Data extract:
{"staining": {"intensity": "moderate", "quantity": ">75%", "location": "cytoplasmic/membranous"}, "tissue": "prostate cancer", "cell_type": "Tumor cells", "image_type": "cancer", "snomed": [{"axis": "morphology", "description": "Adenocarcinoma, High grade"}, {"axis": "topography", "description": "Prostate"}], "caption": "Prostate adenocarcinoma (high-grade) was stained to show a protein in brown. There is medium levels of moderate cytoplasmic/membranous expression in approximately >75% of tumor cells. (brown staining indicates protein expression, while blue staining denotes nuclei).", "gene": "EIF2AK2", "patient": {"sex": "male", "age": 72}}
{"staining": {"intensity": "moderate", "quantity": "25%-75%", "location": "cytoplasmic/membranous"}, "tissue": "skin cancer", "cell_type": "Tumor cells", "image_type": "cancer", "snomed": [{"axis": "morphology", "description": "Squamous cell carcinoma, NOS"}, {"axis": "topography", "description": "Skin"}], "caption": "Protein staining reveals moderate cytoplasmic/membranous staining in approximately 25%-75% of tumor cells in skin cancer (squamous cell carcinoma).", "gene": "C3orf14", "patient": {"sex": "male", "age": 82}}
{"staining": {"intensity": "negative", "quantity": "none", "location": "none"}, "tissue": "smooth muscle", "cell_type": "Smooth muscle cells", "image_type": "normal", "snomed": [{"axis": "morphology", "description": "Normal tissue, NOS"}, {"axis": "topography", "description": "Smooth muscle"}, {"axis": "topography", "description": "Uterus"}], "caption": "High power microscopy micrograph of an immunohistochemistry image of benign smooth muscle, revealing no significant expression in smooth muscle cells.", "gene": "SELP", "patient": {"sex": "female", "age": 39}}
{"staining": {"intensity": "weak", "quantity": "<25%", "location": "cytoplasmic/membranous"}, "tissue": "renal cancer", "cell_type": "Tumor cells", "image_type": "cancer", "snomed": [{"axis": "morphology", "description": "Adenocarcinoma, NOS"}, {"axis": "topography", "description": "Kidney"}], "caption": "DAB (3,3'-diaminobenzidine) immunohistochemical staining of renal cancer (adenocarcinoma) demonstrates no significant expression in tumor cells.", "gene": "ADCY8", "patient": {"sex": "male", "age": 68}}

Brief: From the listing above, pick out each line where the word "approximately" appears.

Answer area:
{"staining": {"intensity": "moderate", "quantity": ">75%", "location": "cytoplasmic/membranous"}, "tissue": "prostate cancer", "cell_type": "Tumor cells", "image_type": "cancer", "snomed": [{"axis": "morphology", "description": "Adenocarcinoma, High grade"}, {"axis": "topography", "description": "Prostate"}], "caption": "Prostate adenocarcinoma (high-grade) was stained to show a protein in brown. There is medium levels of moderate cytoplasmic/membranous expression in approximately >75% of tumor cells. (brown staining indicates protein expression, while blue staining denotes nuclei).", "gene": "EIF2AK2", "patient": {"sex": "male", "age": 72}}
{"staining": {"intensity": "moderate", "quantity": "25%-75%", "location": "cytoplasmic/membranous"}, "tissue": "skin cancer", "cell_type": "Tumor cells", "image_type": "cancer", "snomed": [{"axis": "morphology", "description": "Squamous cell carcinoma, NOS"}, {"axis": "topography", "description": "Skin"}], "caption": "Protein staining reveals moderate cytoplasmic/membranous staining in approximately 25%-75% of tumor cells in skin cancer (squamous cell carcinoma).", "gene": "C3orf14", "patient": {"sex": "male", "age": 82}}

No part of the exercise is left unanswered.